§ Text block
>>>

"Planting the Flag" @nytimes

 

 

APOLOGIES to Milan and Tokyo. Regrets to Stockholm and Paris. Forgive me, Eindhoven, Berlin, Barcelona and, most particularly, New York. But London is the design capital of the world.

Ounce for ounce, bloke for bloke, Britain produces better designers and design impresarios than anywhere else. They build retail emporiums, as Sir Terence Conran did. Or revolutionize household appliances, like Sir James Dyson has done. Or dream up impeccable furniture, as Jasper Morrison has. Or construct toasters from scratch by smelting their own ore and cooking their own plastic, like Thomas Thwaites did, a feat he undertook for his 2009 thesis project at the Royal College of Art.

And if the London Design Festival, a 10-day program of some 200 events, including exhibitions and studio tours, which ended on Sunday, failed to express the full radiance of contemporary British design, blame it on growing pains. Having just marked its 10th year, the festival is poised between being a regional showcase bubbling with spontaneous interventions and a smooth international canvas.

Once a satellite (or several of them) swirling around an annual trade show called 100% Design, the festival now extends from Ladbroke Grove in West London to Hackney in the east. You need an hour on the tube simply to travel its breadth.

Yet despite the scale, and the presence of more than 300,000 visitors, the London Design Festival is apparently still too small for many members of the British design elite.

<<<

§ Available data
>>>

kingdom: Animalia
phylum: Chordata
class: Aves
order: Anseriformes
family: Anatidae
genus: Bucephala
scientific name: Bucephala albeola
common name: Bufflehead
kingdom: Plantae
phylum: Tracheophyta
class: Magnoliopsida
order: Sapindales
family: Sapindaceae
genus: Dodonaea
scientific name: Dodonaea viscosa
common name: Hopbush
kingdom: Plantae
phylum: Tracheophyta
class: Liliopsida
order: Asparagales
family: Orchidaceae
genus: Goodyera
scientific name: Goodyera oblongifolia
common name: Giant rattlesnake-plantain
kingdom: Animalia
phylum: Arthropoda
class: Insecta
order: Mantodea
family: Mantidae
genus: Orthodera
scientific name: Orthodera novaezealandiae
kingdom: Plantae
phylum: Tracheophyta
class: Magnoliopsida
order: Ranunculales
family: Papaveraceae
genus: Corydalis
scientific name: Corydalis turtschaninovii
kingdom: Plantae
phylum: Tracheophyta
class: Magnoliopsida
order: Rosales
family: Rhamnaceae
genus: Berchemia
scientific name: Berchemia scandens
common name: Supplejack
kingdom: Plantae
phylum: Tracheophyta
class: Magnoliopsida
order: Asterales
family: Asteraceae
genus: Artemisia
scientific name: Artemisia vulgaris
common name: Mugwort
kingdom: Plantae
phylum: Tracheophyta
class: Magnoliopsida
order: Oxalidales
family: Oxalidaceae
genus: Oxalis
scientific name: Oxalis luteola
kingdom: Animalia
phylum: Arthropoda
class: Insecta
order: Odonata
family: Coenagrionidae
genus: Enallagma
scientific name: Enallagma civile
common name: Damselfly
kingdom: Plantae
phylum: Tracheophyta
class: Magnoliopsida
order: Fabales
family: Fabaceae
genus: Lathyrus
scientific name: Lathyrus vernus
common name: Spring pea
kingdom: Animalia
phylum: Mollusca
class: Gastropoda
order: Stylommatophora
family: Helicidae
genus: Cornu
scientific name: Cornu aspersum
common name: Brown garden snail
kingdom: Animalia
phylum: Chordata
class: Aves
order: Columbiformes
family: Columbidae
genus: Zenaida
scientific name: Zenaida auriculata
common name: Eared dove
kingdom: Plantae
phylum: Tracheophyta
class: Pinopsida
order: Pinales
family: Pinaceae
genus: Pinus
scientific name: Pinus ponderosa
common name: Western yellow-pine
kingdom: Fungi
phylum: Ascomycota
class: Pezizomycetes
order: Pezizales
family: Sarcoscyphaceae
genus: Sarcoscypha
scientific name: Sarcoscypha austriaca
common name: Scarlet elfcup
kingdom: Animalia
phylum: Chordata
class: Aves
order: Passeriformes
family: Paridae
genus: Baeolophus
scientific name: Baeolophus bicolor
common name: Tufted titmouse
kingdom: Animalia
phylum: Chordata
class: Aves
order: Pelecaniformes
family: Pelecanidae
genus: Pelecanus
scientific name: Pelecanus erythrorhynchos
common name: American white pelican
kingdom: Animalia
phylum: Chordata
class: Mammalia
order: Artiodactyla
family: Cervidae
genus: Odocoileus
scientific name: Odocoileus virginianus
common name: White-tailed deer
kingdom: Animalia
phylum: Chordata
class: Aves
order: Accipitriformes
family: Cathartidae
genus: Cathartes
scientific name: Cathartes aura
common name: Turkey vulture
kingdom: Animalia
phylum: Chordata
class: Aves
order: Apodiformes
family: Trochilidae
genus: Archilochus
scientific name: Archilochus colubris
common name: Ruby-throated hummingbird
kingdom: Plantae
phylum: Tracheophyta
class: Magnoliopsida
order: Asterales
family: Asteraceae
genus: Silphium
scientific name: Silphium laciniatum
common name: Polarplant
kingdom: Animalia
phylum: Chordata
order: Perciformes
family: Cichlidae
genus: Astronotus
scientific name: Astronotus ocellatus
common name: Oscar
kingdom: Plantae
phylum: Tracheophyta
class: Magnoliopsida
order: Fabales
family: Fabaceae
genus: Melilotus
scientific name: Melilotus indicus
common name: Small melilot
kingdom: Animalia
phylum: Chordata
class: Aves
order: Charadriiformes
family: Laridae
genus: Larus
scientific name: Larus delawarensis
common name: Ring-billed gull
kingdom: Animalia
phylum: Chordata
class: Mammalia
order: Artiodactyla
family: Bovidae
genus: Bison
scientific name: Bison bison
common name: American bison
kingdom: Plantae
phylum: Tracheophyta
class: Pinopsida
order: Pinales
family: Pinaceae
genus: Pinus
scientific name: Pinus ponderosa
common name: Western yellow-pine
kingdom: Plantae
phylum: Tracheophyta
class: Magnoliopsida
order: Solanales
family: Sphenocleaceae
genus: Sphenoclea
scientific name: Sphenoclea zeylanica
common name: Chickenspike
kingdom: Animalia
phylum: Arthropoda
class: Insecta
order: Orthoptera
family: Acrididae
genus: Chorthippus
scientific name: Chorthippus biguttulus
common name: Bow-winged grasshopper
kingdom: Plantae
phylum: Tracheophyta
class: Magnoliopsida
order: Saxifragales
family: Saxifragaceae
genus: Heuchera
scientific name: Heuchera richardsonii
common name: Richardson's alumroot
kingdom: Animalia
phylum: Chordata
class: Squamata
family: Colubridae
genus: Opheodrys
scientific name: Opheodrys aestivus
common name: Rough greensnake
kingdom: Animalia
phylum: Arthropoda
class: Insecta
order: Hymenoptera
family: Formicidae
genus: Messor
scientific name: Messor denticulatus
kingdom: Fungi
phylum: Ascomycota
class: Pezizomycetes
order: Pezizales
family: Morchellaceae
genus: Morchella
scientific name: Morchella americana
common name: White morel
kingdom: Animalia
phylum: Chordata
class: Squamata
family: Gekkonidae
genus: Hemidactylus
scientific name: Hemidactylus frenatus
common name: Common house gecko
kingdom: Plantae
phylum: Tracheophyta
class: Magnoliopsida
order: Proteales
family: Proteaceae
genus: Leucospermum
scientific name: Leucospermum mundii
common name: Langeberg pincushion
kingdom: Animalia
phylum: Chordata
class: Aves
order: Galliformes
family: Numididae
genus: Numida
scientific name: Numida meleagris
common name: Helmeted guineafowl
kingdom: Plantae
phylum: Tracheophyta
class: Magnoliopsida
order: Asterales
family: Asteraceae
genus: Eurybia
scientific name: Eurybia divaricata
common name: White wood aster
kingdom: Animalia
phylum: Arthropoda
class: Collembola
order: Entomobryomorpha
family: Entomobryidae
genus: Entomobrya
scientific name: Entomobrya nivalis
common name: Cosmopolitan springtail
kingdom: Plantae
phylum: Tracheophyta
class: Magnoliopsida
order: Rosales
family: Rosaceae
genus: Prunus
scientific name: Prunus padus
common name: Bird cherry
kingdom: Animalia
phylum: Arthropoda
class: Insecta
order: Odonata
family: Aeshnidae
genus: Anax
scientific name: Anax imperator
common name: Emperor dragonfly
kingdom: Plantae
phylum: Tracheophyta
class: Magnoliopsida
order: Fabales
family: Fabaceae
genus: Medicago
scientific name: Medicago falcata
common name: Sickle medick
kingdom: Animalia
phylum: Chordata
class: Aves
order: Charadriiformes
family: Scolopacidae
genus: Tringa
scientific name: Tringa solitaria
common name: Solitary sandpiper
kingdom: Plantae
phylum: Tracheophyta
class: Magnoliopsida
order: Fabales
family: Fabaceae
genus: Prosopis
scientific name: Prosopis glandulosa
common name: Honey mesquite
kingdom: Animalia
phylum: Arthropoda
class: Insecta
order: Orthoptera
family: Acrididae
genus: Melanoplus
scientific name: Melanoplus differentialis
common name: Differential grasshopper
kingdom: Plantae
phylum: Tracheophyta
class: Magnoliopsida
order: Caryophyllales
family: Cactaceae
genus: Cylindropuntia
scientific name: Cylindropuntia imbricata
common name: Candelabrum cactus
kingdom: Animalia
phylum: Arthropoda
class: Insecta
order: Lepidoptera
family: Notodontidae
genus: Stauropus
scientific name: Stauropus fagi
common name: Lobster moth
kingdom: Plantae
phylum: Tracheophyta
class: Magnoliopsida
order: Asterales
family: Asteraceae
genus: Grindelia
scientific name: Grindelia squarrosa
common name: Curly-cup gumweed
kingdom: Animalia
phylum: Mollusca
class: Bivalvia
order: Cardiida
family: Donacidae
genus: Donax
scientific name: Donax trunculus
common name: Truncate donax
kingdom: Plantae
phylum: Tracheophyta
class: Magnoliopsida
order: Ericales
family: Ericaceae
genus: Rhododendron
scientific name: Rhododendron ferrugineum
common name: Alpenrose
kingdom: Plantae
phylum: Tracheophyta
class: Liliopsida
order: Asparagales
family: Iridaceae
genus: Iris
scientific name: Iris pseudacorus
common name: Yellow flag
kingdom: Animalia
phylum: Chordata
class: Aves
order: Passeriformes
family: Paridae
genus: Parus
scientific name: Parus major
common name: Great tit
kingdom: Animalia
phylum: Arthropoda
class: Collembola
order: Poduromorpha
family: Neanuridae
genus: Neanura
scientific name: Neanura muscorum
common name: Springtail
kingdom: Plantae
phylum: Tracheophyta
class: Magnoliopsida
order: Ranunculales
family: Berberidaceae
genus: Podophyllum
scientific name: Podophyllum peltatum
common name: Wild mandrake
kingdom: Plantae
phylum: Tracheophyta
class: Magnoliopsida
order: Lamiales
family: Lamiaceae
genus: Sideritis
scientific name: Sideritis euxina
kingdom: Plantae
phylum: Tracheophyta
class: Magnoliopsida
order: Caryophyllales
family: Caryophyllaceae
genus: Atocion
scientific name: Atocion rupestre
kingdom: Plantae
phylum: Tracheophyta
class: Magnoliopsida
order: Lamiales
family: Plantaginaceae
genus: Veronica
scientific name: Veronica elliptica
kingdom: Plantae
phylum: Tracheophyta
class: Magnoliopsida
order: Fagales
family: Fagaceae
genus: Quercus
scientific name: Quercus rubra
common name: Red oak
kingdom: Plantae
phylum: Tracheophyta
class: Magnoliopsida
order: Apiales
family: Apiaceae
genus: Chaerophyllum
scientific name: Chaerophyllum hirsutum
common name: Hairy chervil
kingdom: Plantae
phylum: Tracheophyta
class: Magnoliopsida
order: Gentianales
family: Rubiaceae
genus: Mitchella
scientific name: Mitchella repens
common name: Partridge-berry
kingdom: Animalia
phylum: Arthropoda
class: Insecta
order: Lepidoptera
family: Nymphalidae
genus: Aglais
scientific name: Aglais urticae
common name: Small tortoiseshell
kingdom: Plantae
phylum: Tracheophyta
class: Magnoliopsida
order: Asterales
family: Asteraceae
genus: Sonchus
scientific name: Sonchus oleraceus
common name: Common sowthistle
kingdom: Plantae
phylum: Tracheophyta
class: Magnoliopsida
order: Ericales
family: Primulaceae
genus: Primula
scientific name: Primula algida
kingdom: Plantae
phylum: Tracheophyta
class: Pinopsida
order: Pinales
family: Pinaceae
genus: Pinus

<<<

§ List of tasks
A – Format as a Markdown table the part of the listing that opens with the line containing "family: Cathartidae" and closes with the line containing "scientific name: Archilochus colubris". Use two columns, Row for a running number and Line for the line itself, and omit any blank lines.
B – Resume the London Design Festival article, picking up after its last sentence.
The article and the listing were gathered from unrelated sources.

§ Final answers
A –
| Row | Line |
|---|---|
| 1 | family: Cathartidae |
| 2 | genus: Cathartes |
| 3 | scientific name: Cathartes aura |
| 4 | common name: Turkey vulture |
| 5 | kingdom: Animalia |
| 6 | phylum: Chordata |
| 7 | class: Aves |
| 8 | order: Apodiformes |
| 9 | family: Trochilidae |
| 10 | genus: Archilochus |
| 11 | scientific name: Archilochus colubris |

B –
To be sure, celebrities like Mr. Morrison and Sir Terence were visible. As were Tom Dixon, who organized a group of international design exhibitions near his canal-side studio at Portobello Dock, and Thomas Heatherwick, who had a popular one-man show at the Victoria and Albert Museum. (Mr. Heatherwick may be best known for designing the caldron for the 2012 Olympic Games, a rosette of 204 copper flambeaus that rose and converged like petals in a fiery dahlia.)

But only glimpses, if anything, were seen of work by renowned London-based designers and studios like Ron Arad, Ross Lovegrove, PearsonLloyd and Doshi Levien.

“Everyone with half a brain still launches in Milan,” said Caroline Roux, a writer for The Financial Times and other publications, referring to the international furniture fair held in Italy every April.

The London event offered many bright moments, like patchwork seating and floral wallpaper by the bespoke furniture company Squint Limited and an exquisite group of lamps by the Greek-born designer Michael Anastassiades. (The lamps, which will be produced by Flos, stood on three-pronged bases that resembled birds’ feet and were lighted with big glass bubbles that looked as if they were attached to their brass stems by little more than spit and static.)

But this festival was not the place to go for revolutionary ideas. Nor, despite all the Britishness on view in the form of ceramics, metalwork and a positively druidic devotion to hardwoods, was it simply a distillation of a regional design character.

What it offered, which was fascinating and redeeming in every way, was London itself.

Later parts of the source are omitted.